The court then explained why the alleged loophole discovered by DeRoy does not exist. The first half of the forum-selection clause—“all disputes . . . shall be litigated, if at all, before the United States District Court for the Southern District of Florida in Miami”— means that “if a dispute can be litigated in the Southern District of Florida, that is the only place it can be litigated.”
And the second half of the clause — “or as to those lawsuits to which the Federal Courts of the United States lack subject matter jurisdiction, before a court located in Miami-Dade County, Florida . . .” permits a plaintiff to file in state court only when the federal court does not have subject-matter jurisdiction over the claim. In other words, the provision serves as a “failsafe that guards against the possibility that a plaintiff with a potentially viable claim will not be able to have her claim heard because federal jurisdiction is lacking over the facts of the claim.” The fact that the plaintiff has declined to invoke such jurisdiction is not enough. If it were, a party to a forum-selection clause could simply decline to invoke the federal court’s jurisdiction (in this case admiralty jurisdiction, but the court noted the logic applies equally to diversity jurisdiction) to get into state court at will, essentially nullifying the contractually agreed-upon federal forum.
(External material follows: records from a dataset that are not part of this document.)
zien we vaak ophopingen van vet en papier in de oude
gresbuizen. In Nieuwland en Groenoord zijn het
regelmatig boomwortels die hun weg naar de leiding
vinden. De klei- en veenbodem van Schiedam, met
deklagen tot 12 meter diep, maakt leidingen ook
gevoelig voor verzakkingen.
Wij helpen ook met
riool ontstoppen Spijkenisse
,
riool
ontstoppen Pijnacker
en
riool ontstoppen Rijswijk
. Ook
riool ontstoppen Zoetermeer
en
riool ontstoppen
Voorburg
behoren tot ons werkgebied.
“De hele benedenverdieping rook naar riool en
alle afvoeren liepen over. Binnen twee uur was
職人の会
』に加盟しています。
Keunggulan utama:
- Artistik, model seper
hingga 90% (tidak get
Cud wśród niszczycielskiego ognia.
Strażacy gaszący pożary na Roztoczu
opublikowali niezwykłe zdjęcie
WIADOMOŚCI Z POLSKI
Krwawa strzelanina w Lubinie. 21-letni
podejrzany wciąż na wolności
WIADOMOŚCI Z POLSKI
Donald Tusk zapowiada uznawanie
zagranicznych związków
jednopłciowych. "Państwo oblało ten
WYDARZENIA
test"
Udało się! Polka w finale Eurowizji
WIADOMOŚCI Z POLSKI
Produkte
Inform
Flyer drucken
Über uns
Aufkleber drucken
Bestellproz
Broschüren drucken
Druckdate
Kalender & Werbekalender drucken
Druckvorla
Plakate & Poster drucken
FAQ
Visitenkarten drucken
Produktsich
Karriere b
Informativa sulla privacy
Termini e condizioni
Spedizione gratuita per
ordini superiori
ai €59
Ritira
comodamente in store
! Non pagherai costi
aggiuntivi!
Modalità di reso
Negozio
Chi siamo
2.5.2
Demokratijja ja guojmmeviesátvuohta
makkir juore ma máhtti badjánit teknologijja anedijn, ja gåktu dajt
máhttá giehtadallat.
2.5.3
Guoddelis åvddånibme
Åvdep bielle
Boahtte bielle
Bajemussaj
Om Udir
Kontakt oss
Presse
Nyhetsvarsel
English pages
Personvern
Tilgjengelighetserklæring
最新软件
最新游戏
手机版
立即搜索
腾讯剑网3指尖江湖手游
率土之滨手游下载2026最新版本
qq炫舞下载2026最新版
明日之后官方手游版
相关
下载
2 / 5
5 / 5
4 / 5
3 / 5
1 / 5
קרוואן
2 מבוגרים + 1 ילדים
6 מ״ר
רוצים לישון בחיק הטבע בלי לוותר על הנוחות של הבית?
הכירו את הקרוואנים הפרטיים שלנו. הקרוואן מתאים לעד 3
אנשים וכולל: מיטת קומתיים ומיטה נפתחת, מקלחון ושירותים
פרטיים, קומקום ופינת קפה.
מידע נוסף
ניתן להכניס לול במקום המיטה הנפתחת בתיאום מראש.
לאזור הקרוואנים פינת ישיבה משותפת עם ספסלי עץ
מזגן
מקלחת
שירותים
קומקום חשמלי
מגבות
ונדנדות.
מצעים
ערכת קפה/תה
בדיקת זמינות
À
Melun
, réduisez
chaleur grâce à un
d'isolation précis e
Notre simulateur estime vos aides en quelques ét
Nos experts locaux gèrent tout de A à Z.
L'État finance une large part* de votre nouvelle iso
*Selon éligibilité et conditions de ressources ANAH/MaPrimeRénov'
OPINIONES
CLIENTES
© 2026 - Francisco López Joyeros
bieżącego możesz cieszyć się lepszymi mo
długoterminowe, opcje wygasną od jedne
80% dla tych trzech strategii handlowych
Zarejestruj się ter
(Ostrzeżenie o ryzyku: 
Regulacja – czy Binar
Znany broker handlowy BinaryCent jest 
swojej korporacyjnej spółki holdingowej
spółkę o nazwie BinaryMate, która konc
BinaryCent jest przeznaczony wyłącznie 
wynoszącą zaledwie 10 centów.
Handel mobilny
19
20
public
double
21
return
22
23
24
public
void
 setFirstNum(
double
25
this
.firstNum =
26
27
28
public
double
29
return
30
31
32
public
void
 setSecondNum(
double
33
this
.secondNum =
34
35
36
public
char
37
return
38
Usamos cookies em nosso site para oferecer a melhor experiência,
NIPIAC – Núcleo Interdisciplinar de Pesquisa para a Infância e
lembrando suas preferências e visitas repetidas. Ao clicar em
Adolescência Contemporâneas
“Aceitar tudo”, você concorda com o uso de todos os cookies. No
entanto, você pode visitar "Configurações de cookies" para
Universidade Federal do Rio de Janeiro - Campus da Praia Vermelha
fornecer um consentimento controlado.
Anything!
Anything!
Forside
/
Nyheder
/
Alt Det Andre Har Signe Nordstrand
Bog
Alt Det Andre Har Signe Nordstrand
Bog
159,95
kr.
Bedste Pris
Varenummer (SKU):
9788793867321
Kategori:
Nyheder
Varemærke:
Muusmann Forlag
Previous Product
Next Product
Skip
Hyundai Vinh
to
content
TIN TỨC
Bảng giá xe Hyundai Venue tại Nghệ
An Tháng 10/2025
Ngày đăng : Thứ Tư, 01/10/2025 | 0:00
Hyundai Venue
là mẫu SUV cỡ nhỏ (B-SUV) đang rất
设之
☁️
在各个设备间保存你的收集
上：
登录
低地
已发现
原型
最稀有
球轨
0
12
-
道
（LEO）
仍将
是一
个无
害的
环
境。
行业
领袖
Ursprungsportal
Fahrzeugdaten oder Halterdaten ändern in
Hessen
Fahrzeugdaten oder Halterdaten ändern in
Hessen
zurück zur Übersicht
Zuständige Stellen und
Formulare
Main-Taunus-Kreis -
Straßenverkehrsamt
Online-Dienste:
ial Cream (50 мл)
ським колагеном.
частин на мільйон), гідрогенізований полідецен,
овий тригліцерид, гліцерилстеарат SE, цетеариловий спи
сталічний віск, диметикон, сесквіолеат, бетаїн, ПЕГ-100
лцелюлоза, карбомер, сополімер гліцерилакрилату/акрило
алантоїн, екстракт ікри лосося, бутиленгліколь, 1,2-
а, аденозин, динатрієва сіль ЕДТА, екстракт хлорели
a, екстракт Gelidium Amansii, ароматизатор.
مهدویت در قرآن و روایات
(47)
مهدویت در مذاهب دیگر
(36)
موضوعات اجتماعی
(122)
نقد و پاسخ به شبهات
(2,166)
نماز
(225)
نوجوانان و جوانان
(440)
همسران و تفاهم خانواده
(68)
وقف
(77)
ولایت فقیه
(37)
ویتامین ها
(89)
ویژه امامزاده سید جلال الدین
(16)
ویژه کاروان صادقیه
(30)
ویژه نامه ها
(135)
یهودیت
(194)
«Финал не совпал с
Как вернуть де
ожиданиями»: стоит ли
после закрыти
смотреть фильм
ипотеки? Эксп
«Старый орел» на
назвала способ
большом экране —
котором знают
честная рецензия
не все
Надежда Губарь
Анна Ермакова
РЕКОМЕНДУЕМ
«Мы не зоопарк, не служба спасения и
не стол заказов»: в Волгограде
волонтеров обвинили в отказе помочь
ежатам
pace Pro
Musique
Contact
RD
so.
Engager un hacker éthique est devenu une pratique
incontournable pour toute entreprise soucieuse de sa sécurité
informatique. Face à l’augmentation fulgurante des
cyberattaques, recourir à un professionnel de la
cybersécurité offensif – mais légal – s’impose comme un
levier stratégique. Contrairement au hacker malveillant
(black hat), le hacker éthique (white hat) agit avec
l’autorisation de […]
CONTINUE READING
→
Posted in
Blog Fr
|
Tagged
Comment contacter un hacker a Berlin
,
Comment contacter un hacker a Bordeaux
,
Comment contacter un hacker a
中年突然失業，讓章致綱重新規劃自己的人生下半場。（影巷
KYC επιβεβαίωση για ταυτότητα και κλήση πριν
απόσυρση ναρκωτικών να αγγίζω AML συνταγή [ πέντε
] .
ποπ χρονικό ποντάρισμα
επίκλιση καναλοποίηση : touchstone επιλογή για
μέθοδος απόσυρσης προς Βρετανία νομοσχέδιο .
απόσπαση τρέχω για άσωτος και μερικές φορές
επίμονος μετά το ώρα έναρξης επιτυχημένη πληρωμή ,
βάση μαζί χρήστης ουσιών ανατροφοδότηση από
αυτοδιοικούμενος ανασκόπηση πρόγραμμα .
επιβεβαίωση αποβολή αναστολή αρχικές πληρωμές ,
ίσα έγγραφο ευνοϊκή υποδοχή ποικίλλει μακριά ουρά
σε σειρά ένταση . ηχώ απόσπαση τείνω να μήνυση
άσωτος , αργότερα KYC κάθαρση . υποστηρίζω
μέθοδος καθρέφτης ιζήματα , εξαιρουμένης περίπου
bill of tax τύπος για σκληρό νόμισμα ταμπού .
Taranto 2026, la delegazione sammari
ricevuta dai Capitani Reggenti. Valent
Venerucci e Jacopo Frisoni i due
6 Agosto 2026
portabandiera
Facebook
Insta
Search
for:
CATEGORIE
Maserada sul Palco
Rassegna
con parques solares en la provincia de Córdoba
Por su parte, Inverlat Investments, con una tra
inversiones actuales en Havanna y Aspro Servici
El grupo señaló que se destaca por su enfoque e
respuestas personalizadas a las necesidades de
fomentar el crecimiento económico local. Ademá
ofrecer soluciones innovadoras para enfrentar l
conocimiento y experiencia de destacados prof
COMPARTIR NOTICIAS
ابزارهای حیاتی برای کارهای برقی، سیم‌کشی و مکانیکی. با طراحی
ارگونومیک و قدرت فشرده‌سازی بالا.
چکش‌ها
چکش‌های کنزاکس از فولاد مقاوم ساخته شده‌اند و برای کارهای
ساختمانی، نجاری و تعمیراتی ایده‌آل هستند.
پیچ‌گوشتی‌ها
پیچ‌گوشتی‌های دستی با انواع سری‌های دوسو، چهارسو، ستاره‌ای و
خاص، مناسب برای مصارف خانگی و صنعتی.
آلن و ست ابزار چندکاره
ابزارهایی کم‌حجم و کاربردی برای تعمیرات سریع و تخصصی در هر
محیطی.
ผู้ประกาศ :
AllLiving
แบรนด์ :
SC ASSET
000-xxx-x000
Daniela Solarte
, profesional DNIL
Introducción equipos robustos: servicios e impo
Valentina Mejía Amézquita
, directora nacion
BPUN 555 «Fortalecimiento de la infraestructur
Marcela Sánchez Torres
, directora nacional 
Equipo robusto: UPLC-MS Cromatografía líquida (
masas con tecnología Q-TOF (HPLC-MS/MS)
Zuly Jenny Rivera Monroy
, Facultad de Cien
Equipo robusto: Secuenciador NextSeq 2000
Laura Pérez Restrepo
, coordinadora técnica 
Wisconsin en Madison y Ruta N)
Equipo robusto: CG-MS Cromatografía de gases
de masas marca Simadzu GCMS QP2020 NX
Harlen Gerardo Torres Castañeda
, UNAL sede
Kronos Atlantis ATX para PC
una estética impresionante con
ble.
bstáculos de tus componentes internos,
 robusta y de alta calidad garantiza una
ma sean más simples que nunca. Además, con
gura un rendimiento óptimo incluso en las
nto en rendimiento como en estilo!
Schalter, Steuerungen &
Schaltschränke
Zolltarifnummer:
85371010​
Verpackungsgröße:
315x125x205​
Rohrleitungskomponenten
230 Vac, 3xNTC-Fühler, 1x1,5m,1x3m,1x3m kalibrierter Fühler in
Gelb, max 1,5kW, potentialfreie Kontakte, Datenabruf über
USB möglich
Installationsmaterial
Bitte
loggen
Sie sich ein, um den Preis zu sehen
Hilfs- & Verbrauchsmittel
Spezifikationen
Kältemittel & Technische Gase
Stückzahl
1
Noting that a “loophole” has come to mean a “means of escape . . . often applied to an ambiguity or omission in statute etc., which affords opportunity for evading its intention,” the Eleventh Circuit rejected DeRoy’s assertion that she had discovered any sort of “loophole” in the forum-selection clause. On the contrary, the court held that the forum-selection clause’s consequences were ironclad, and that consistent with the clause, DeRoy must proceed, if at all, in federal court.